Ethiopie
Trois personnes ont été tuées et plusieurs grièvement blessées en Ethiopie lors de manifestations mardi, au lendemain du meurtre d’un célèbre chanteur de l’ethnie majoritaire oromo, une nouvelle illustration des tensions politiques et communautaires qui agitent le pays.
Ces violences ont conduit le gouvernement à couper internet dans la capitale Addis Abeba. Elles soulignent la fragilité de la transition démocratique mise en œuvre par le Premier ministre Abiy Ahmed, prix Nobel de la Paix 2019.
Le chanteur Hachalu Hundessa a été tué par balle lundi soir à Addis Abeba, a rapporté la radio-télévision Fana, proche du pouvoir. Il était une des voix fortes de l’ethnie oromo, la plus importante du pays, pendant les années de manifestations antigouvernementales qui ont porté M. Abiy au pouvoir en 2018.
Mardi matin, des foules de manifestants ont convergé vers la capitale depuis la région Oromia voisine, bloquant la circulation.
En Oromia, des violences ont également éclaté à Adama, dans le centre du pays, où des victimes ont affirmé avoir été touchées par des tirs des forces de sécurité, a indiqué à l’AFP Desalegn Fekadu, chirurgien à l’hôpital de la ville.
“Il y a beaucoup de victimes, la plupart par balles. Trois patients sont morts et il y en a encore dans un état critique”, a t-il déclaré. “Il y a aussi plus de 10 patients avec des brûlures. Ils ont raconté que leurs maisons avaient été incendiées.”
Des porte-parole de la police fédérale et de la police régionale de l’Oromia ont indiqué ne pas avoir d’informations sur le nombre de victimes.
Le mobile du meurtre d’Hachalu n’est pas encore connu, mais le chef de la police d’Addis Abeba, Getu Argaw, a déclaré à Fana que “des suspects” avaient été arrêtés.
Au plus fort des manifestations antigouvernementales, qui avaient commencé en 2015, le chanteur avait donné un concert au Millennium Hall, un centre de conférence à Addis Abeba, où il avait exprimé dans ses textes les griefs des Oromo qui s’estimaient marginalisés économiquement et politiquement.
Une ‘situation volatile’
“Nous les Oromo, nous avons fait tout ce que nous pouvions, nous avons fait de notre mieux, nous ne pouvons pas faire plus. Nous avons servi les petites gens et les grandes pour pouvoir vivre ensemble, mais nous ne pouvons plus tolérer cela”, disait l’une de ces chansons.
L’ambassade américaine en Ethiopie a annoncé mardi surveiller “les informations faisant état de manifestations et d’agitation” et évoquant des “coups de feu à Addis Abeba”. Elle a aussi indiqué qu’une manifestation avait lieu aux abords de ses locaux.
“La police a été déployée autour de la ville en réponse aux rumeurs de violences. La situation est actuellement volatile.

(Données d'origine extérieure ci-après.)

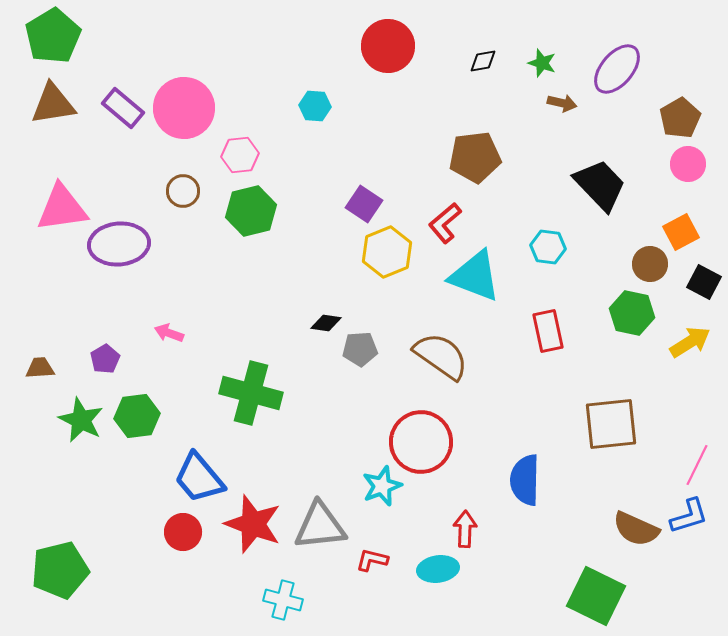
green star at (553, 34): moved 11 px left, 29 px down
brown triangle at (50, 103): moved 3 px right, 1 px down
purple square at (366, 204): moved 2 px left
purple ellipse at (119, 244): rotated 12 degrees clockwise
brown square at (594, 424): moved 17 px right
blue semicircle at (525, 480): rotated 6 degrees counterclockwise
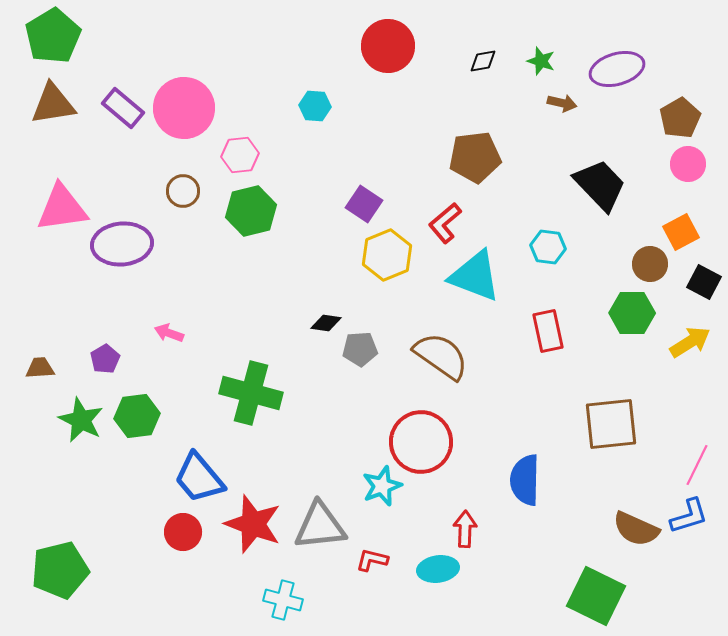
green star at (542, 63): moved 1 px left, 2 px up
purple ellipse at (617, 69): rotated 34 degrees clockwise
purple ellipse at (119, 244): moved 3 px right
yellow hexagon at (387, 252): moved 3 px down
green hexagon at (632, 313): rotated 12 degrees counterclockwise
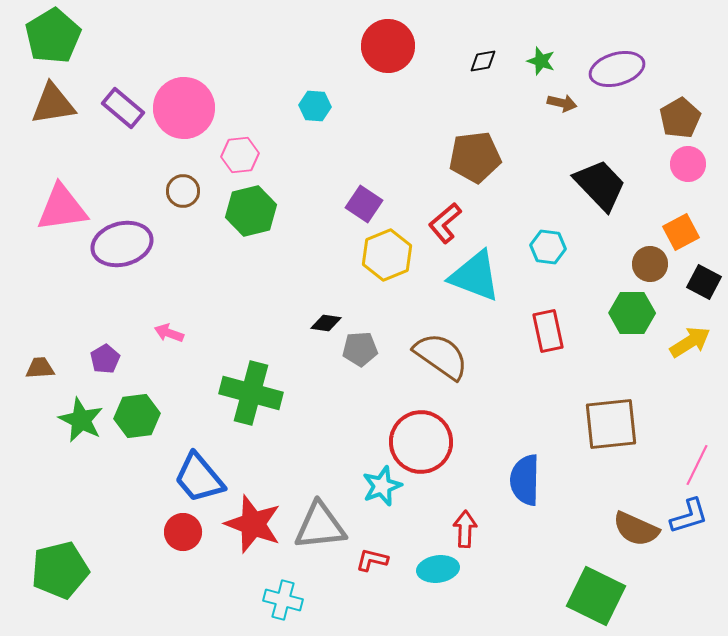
purple ellipse at (122, 244): rotated 10 degrees counterclockwise
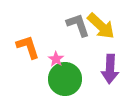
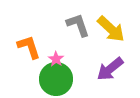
yellow arrow: moved 10 px right, 3 px down
orange L-shape: moved 1 px right
purple arrow: rotated 48 degrees clockwise
green circle: moved 9 px left
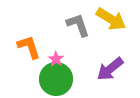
yellow arrow: moved 10 px up; rotated 12 degrees counterclockwise
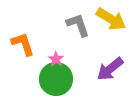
orange L-shape: moved 6 px left, 3 px up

S’il vous plaît, restez chez vous jusqu‘à nouvel ordre”, a-t-elle ajouté.
Les rues du centre d’Addis Abeba restaient calmes et les commerces ouverts. Mais de larges groupes de manifestants se sont rassemblés en divers endroits en périphérie de la capitale.
Un groupe entonnait des chants honorant la mémoire d’Hachalu, tout en brandissant des drapeaux de l’Oromia. “Un jour, nous serons libres. Hachalu, tu n’auras pas versé ton sang en vain”, chantaient-ils.
Le chanteur Hachalu Hundessa
M. Abiy a appelé au calme et exprimé sa “peine profonde” dans un communiqué publié sur Twitter, décrivant Hachalu comme un “jeune artiste rayonnant”.
Même si M. Abiy est le premier chef de gouvernement oromo de l’histoire moderne, de nombreux nationalistes oromo l’accusent de ne pas faire suffisamment pour défendre les intérêts de sa communauté.
Depuis son accession au pouvoir, le Premier ministre s’est efforcé de promouvoir des réformes politiques et économiques. Mais cette ouverture a laissé le champ libre aux violences intercommunautaires qui mettent à l‘épreuve le système éthiopien de fédéralisme ethnique.
En novembre 2019, 78 personnes avaient ainsi été tuées en Oromia dans une vague de violences qui avait débuté par des manifestations contre M. Abiy avant d‘évoluer en affrontements alimentés par le ressentiment ethnique et religieux.